Welcome to CYSMA - Cystic Fibrosis Missense Analysis

If you are dealing with the genetics of cystic fibrosis or CFTR-related disorders, you may find this website useful. CYSMA has been developed as a tool to help you to predict the impact of novel uncharacterized missense variants when the information provided by CFTR patient databases such as CFTR-France, CFTR1 and CFTR2 remain insufficient.

So far, molecular diagnosis of cystic fibrosis and CFTR-related disorders had led, worldwide, to the identification of more than 2000 variations in the CFTR gene, with a majority of rare variations. The CFTR-France database, developed in our laboratory, is dedicated to the annotations of rare CFTR variants. Up to now, we collected 844 different variants but more than 47% have been reported only once, including a large proportion of missense variants. Their interpretation is hampered by the lack of available data and reliable resources, making patient care and genetic counseling challenging.
As a consequence, like in most laboratories, we frequently use in silico prediction tools, such as SIFT, Align GVGD, MAPP, PolyPhen, to predict the impact of new missense variants. These pathogenicity prediction programs are fairly powerful. However, as they vary in their algorithms, their results can be significantly different for a given variant. Moreover, as those tools tend to have low specificity, at the end you don't know how to interpret the variant, mainly because you don't know why the software considers your variant as pathogenic (or not).

To this end, we developed CYSMA (CYStic Fibrosis Missense Analysis), a website with integrated in-house bioinformatics tools to assist geneticists and researchers to assess the pathological relevance of rare CFTR missense variants.
The interpretation of a particular variant can be challenging, especially with variant with milder effect, so the phylosophy of the project is different from the usual predictors. Indeed, CYSMA will perform fastidious calculations, and will provide you with a collection of information, ranging from sequence conservation to structural observations, to assist you to decipher whether your variant can be considered as pathogenic or not.
Considering all this, CYSMA is not designed for high-throughput analyses, so no batch mode is provided in this website.
Please also note that CYSMA does not consider splicing alterations so find below some links that can be useful to test the effect of your variant on splicing.

Selection

* Protein:

* Variant (protein):

CYSMA has been developed and is maintained in the Molecular Genetics Laboratory of University Hospital, Montpellier (EA7402) by Souphatta SASORITH, David BAUX, Corinne BAREIL, Anne BERGOUGNOUX and Caroline RAYNAL [IURC, Institut Universitaire de Recherche Clinique].
It has been built from an updated version of USMA, the Usher Syndrome Missense Analysis website.

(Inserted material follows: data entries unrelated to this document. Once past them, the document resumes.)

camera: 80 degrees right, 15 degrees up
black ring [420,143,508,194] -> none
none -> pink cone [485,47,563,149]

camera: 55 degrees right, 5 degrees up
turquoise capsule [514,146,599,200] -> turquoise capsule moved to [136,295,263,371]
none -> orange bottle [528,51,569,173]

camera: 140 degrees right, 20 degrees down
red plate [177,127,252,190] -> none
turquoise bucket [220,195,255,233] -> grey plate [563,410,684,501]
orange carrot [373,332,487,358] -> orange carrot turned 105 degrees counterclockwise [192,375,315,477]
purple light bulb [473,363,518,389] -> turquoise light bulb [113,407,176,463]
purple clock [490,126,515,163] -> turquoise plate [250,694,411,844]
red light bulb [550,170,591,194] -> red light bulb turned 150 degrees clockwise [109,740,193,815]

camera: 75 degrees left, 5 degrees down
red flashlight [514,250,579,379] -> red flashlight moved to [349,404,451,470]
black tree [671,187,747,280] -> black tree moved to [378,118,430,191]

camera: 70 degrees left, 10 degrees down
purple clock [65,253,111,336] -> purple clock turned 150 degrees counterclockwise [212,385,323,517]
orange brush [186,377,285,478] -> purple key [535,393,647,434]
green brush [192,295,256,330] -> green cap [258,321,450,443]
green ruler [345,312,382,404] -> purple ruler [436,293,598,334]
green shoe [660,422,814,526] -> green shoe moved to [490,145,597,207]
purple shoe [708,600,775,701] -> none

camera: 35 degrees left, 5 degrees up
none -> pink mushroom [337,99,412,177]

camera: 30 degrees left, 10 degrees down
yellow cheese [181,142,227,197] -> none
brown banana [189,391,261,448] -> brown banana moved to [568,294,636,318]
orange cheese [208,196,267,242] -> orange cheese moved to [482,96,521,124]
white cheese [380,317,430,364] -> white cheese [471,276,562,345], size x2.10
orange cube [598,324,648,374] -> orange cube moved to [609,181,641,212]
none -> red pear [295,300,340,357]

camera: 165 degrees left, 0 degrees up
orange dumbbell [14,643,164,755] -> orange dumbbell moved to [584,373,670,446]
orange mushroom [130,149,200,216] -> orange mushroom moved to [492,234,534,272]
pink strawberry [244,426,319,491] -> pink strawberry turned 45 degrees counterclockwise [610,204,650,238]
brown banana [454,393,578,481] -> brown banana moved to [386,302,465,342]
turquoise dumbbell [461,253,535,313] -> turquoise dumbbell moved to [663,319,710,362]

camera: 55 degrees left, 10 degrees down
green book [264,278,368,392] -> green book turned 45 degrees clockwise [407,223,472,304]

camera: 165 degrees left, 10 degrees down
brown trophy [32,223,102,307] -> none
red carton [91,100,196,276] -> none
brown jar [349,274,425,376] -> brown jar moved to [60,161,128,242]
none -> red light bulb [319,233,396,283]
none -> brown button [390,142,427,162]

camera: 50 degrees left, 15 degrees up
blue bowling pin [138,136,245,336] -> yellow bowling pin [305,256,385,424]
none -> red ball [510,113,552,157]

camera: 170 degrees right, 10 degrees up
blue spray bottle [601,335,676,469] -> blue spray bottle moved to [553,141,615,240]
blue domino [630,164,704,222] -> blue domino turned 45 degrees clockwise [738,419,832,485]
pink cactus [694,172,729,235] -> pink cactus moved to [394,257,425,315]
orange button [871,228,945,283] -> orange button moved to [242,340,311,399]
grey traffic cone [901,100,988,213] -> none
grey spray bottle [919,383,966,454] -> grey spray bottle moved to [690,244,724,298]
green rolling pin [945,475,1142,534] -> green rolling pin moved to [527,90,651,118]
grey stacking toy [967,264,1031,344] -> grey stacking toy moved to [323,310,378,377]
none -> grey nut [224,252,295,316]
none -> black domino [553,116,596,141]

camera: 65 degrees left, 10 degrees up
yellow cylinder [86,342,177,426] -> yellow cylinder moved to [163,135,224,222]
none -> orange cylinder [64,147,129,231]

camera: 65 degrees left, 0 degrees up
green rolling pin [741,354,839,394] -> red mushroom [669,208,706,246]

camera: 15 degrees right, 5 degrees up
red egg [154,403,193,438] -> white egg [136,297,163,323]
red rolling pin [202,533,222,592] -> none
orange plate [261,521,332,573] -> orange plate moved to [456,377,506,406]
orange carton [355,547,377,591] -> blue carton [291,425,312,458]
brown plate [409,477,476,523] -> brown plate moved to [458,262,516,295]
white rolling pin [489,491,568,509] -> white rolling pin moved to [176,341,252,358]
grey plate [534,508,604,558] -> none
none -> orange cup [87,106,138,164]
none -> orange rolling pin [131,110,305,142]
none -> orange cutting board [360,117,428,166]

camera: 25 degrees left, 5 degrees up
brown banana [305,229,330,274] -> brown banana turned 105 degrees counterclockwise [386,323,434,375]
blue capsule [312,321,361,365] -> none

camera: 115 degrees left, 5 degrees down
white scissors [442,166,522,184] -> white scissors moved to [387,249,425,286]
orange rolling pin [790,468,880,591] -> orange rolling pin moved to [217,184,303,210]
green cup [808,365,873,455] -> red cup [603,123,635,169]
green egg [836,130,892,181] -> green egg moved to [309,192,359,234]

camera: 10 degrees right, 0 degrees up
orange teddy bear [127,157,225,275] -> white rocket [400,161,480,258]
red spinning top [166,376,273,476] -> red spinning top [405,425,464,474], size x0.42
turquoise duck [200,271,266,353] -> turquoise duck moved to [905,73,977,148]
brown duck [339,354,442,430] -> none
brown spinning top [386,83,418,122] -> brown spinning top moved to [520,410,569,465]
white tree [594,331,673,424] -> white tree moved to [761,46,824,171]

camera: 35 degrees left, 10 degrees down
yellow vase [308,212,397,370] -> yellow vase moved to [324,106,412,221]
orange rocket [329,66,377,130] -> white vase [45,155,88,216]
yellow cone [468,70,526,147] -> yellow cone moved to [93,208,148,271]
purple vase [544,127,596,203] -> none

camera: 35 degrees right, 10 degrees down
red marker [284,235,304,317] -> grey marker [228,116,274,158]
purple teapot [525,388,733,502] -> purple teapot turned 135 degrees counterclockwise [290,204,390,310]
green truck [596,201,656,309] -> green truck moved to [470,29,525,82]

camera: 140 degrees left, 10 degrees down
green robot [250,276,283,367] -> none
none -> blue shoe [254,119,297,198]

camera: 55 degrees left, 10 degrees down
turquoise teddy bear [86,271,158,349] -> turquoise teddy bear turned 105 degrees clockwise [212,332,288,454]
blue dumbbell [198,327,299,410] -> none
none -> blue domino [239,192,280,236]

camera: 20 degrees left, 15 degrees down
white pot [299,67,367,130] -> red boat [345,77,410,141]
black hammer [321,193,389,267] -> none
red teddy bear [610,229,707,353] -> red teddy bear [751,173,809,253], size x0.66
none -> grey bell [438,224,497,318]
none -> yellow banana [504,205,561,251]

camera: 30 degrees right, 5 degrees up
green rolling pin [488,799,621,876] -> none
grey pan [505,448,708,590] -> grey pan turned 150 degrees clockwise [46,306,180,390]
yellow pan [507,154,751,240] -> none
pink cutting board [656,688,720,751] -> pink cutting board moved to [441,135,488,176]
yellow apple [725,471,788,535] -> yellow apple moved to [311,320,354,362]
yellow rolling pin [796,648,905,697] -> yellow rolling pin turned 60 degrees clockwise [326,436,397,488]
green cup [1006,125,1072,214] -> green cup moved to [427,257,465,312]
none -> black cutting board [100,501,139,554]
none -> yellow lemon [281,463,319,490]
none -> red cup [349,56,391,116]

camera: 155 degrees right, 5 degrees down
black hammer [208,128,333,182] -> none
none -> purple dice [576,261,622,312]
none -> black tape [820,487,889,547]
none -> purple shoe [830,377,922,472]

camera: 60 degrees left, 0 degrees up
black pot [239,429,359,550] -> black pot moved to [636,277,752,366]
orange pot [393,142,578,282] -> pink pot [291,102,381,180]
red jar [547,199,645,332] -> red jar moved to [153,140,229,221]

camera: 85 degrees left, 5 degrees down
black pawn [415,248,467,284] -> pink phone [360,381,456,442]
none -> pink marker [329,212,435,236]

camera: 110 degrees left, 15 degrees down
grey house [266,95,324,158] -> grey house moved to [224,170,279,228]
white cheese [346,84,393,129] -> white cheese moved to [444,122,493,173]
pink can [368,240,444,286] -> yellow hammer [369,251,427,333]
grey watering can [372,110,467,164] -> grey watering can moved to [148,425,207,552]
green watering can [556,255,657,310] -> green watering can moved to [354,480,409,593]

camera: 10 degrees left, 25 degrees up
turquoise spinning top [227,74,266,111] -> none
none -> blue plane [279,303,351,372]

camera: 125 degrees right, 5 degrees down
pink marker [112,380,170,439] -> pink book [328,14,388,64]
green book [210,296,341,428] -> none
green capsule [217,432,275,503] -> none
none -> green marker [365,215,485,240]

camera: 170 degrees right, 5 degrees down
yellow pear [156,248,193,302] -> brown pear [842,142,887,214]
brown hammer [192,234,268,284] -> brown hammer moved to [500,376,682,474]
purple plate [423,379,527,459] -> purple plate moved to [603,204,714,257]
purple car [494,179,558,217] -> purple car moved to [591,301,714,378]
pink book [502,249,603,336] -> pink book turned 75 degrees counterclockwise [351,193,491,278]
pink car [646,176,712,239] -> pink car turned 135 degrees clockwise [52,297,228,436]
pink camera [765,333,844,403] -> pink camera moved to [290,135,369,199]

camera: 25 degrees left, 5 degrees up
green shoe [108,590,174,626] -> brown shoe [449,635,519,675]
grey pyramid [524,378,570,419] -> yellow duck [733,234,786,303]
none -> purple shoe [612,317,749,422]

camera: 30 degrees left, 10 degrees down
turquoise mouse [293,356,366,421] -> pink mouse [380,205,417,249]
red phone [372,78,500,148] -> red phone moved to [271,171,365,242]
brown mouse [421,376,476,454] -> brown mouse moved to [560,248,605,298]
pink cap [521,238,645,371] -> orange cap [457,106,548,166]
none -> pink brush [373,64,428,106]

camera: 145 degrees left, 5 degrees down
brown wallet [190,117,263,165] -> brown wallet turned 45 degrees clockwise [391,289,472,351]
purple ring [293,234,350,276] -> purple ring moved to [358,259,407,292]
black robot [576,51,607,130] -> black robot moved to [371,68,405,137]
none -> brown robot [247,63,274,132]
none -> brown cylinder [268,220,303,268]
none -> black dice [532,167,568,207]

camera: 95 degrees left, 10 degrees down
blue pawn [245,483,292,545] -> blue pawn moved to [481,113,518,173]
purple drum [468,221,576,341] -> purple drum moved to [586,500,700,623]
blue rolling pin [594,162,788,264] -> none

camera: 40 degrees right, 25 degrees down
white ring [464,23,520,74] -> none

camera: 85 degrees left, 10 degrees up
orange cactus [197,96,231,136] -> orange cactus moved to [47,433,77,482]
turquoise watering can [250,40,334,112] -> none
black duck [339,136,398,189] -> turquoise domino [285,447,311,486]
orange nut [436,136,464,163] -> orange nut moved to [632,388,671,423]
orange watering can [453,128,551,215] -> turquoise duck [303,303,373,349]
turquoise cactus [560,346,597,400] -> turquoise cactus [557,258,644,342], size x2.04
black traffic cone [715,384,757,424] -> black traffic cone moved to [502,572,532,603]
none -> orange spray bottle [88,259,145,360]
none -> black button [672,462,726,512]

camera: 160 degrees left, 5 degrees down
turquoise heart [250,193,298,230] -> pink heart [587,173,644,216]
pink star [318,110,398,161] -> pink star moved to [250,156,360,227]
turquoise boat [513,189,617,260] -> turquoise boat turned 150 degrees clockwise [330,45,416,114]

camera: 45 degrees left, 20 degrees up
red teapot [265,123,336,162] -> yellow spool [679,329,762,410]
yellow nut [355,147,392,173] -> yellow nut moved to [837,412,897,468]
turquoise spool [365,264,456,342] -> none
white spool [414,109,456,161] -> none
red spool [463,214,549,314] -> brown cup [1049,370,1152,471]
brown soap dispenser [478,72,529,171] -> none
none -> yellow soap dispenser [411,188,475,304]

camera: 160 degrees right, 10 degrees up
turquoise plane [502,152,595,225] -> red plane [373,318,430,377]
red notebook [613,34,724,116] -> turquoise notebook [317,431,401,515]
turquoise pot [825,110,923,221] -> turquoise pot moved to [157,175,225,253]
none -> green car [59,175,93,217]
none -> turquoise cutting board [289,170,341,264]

The project is supported by the French Association "Vaincre la Mucoviscidose", which also funds the CFTR-France database.

If you have any questions, please email Souphatta SASORITH.

This website has been successfully tested with web browsers such as Mozilla Firefox (version 3 and up), Opera (version 9.5 and up), Apple Safari (version 3 and up) and Google Chrome (all versions).
Mozilla Firefox 2 and Opera 9 also work quite properly. We do not warranty a full operation of the website with previous versions and therefore recommand the use of cited softwares.
If you are using Microsoft Internet Explorer (until version 8), you will need to install the Adobe SVG Viewer plugin in order to display Venn diagrams. Alternatively, as Adobe does no longer maintain this plugin, you can download and install the Renesis plugin. IE versions 7 and 8 work fine with one of those plugins. IE 9 is ok.
In any case, if you want to have a full access to the results, javascript must be activated on your web browser. How to activate javascript.

This software provides information on missense variants based on predictions and in silico analyses. Therefore it cannot be considered as clinical or biological proof of pathogenicity or neutrality.
We have used all reasonable efforts to ensure that the information displayed on these pages is of high quality.
We make no warranty, express or implied, as to its accuracy or that the information is fit for a particular purpose, and will not be held responsible for any consequences arising out of any inaccuracies or omissions. Individuals, organizations and companies which use this program do so on the understanding that no liability whatsoever either direct or indirect shall rest upon the University Hospital of Montpellier or any of their employees or agents.